Un éclair de tendre fierté passa dans les yeux du père.

— C’est très bien, ma fille, mais ne reste pas ici ; viens jouer aux cartes avec les gens raisonnables.

Le père a-t-il compris la souffrance de son enfant ? Peut-être. Les papas ont quelque chose comme un sixième sens qui leur fait sentir la souffrance de leurs enfants.

Peut-être encore, dans son expérience de la vie, a-t-il compris que la tentation trop prolongée serait enfin victorieuse.
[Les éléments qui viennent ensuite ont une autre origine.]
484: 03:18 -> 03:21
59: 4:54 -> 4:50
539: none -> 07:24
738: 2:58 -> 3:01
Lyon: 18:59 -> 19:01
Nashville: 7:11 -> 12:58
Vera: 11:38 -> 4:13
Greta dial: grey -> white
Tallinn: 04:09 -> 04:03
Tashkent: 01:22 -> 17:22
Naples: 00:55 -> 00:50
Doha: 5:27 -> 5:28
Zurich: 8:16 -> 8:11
Sous ce rapport, ce ne fut que partie remise. Les parties de cartes plutôt courtes, bientôt père et fille laissèrent la table à d’autres joueurs, et Bertha attirée vers la danse comme le papillon vers la lumière qui doit lui brûler les ailes et causer sa mort, Bertha revint bientôt admirer les couples élégants qui tournaient avec grâce.

Qu’ils étaient beaux ces danseurs, Tit Luc Laframboise qui entre les mouvements de conventions, trouvait le moyen de giguer ainsi que son cousin, Pierre Sans-chagrin. Puis le plus beau, le plus élégant de tous, Sam Bachelor, comme il dansait bien.

Ah ! oui, si Gustin était ici, comme je danserais avec plaisir !

Que n’est-il ici ; quel bonheur ce serait que cette danse ensemble, appuyée à son bras robuste.

Est-ce le promis, est-ce la danse, qu’elle désire et aime le plus ?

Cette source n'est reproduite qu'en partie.